If your child did not get enough sleep (see below) at some point during the week, the Too-Tired Crabbie will probably show up. Watch for the signs described above and also pay attention to the specific ways your child acts when Too-Tired is the culprit. Soon, these patterns will start to be very clear and you will understand how important it is to Beat the Too-Tired Crabbie.

Hint: Many adults relate to this concept and recognize that the Too-Tired Crabbie sneaks into their own lives as well. We recommend parents strive to beat the Too-Tired Crabbie along with their children.

When Too-Tired is on the scene, you can bet that many other Crabbies will show up too! Help your child understand that being a CrabbieMaster of the Too-Tired Crabbies will help him or her also become a CrabbieMaster of the Get-Along, Can’t-Do, Hurry-Up, and Achy Crabbies. Children who are overtired have a hard time getting along with others, trying new things, being able to do things that they can easily do when they are rested, listening, doing what is asked when it is asked, and, they are more prone to getting sick. This is why we consider Too-Tired to be “The Worst Crabbie in the Universe!”

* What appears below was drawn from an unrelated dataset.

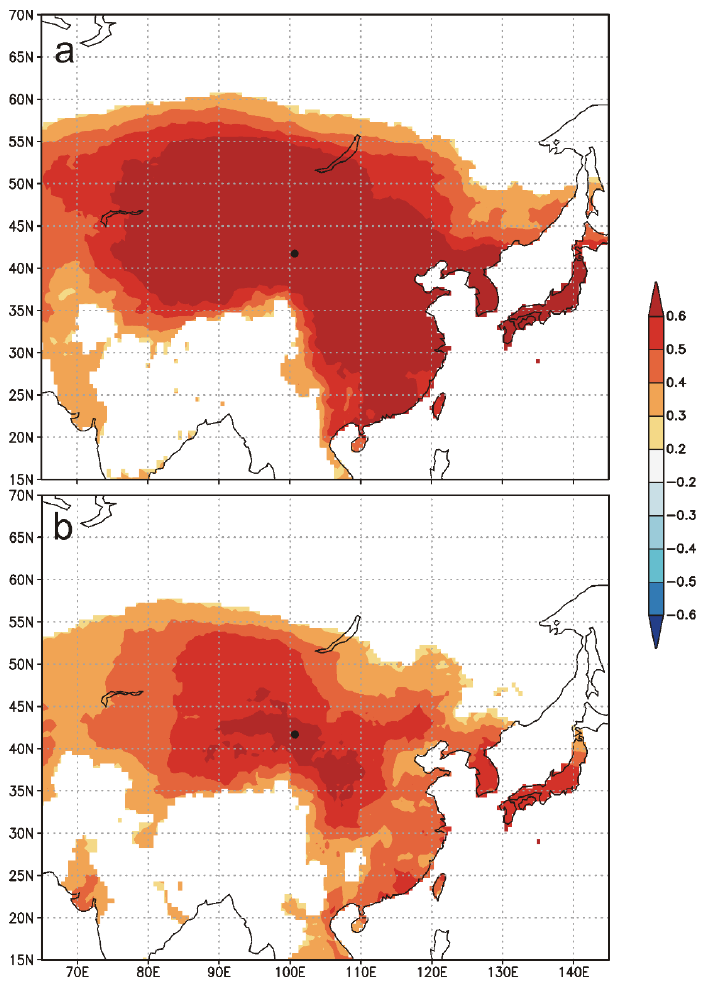
Figure 6. Patterns of field correlation ( p < 0.1). ( a ) Observed T DS with December–September CRU TS4.05 mean maximum temperature (the grid system is 0.5° × 0.5°); ( b ) Reconstructed T DS with December–September CRU TS4.05 temperature. Black dot represents sampling site.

The only way to prevent the Too-Tired Crabbies is to be sure your child gets enough sleep. This means they need to sleep well at night. For many kids, they also need to take a daytime nap or have a resting quiet time.
Images of CrabbieMasters sleeping or napping.
We understand that a wide variety of factors may interfere with your child’s sleep. Some problems are occasional (e.g., waking up after a nightmare, didn’t sleep well because of a cough) and others are chronic (e.g., late bedtimes because of busy schedules, older people in the house go to bed later and younger children protest going to sleep earlier). We believe it is important to address chronic factors, even if that means major lifestyle changes for your family, because sleep is so important for child development.

Even if you do your best to make sleep a priority, sometimes there will be disruption and your child will get the Too-Tired Crabbies. If Too-Tired shows up on a given day, tell your child you think this has happened and then work together to be sure he or she gets a good sleep that night. A nap might also help put Too-Tired right back in his place. Sometimes a 20-minute nap or a quiet rest time is all that is needed to transform your child’s mood. If that works, great!

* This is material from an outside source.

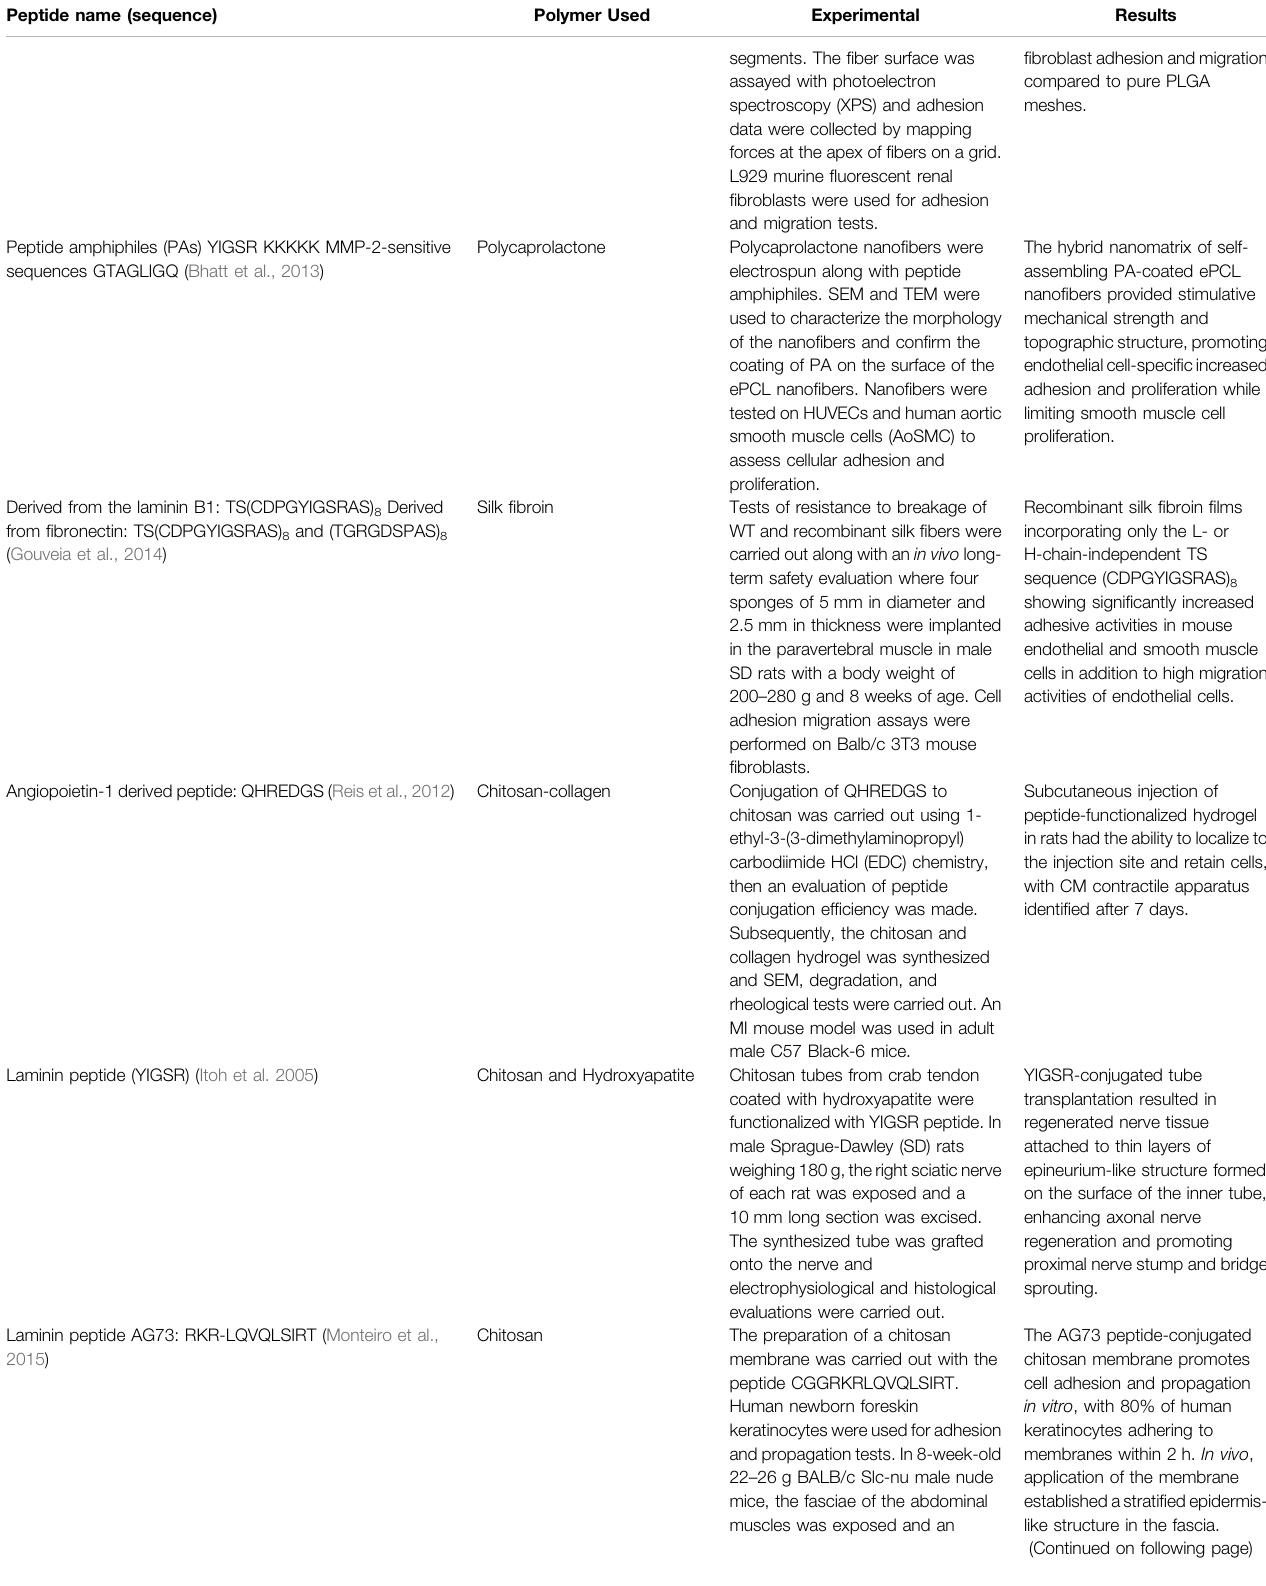
TABLE 1 | ( Continued ) Summary of peptide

However, much of the time, once Too-Tired has shown up the best strategy is to do your best not to be upset by your child’s mood and to focus on working together to prevent this from happening in the future. If the case of The Crabbies is really bad, don’t try to reason with your child in the moment, just acknowledge that Too-Tired has gotten into the day and don’t blame your child. Assure them that you notice that Too-Tired is causing problems today and that you will help them Beat Too-Tired by helping them get better rest. Our experience is that most children do not like how they feel when the Too-Tired Crabbie has gotten them. They are usually relieved that you are going to help them with this problem, and they become willing to be on your team as you both become CrabbieMasters of the Too-Tired Crabbies.

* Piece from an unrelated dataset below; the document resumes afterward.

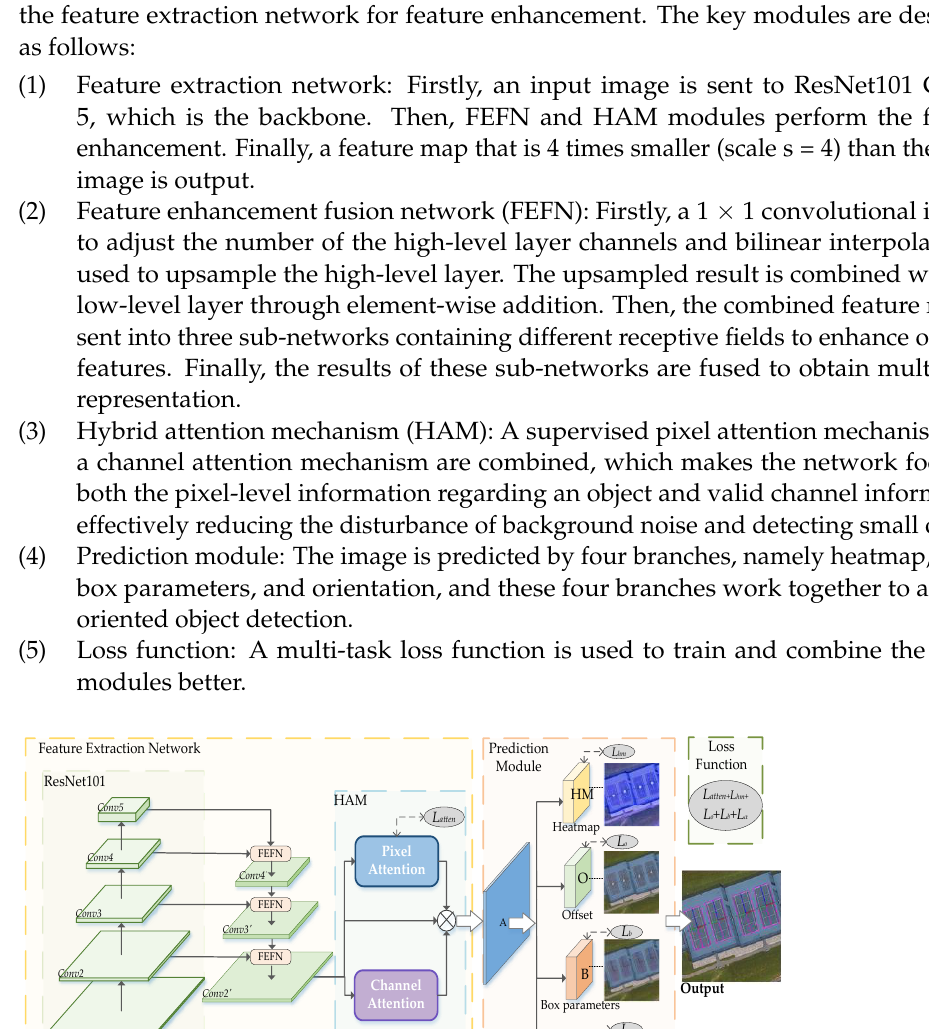
Channel Attention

How do you know if your child is getting enough sleep? The following information may serve as a guide.

Average number of hours of sleep needed per day, including nighttime sleep and naps:

Infant (0-12 months) - 14-18 hours
Toddler (13-36 months) - 13 hours
Preschooler (3-6 years) - 12 hours
School-age (6-12 years) - 10-11 hours
Adolescent (13-19 years) - 9.25 hours
Adult (20+ years) - 8.25 hours

*Average sleep needs according to the book Sleepless in America, by Mary Sheedy Kurcinka, (p. 123). Note, some sleep needs vary by person, some need less and some need more, these are general guidelines.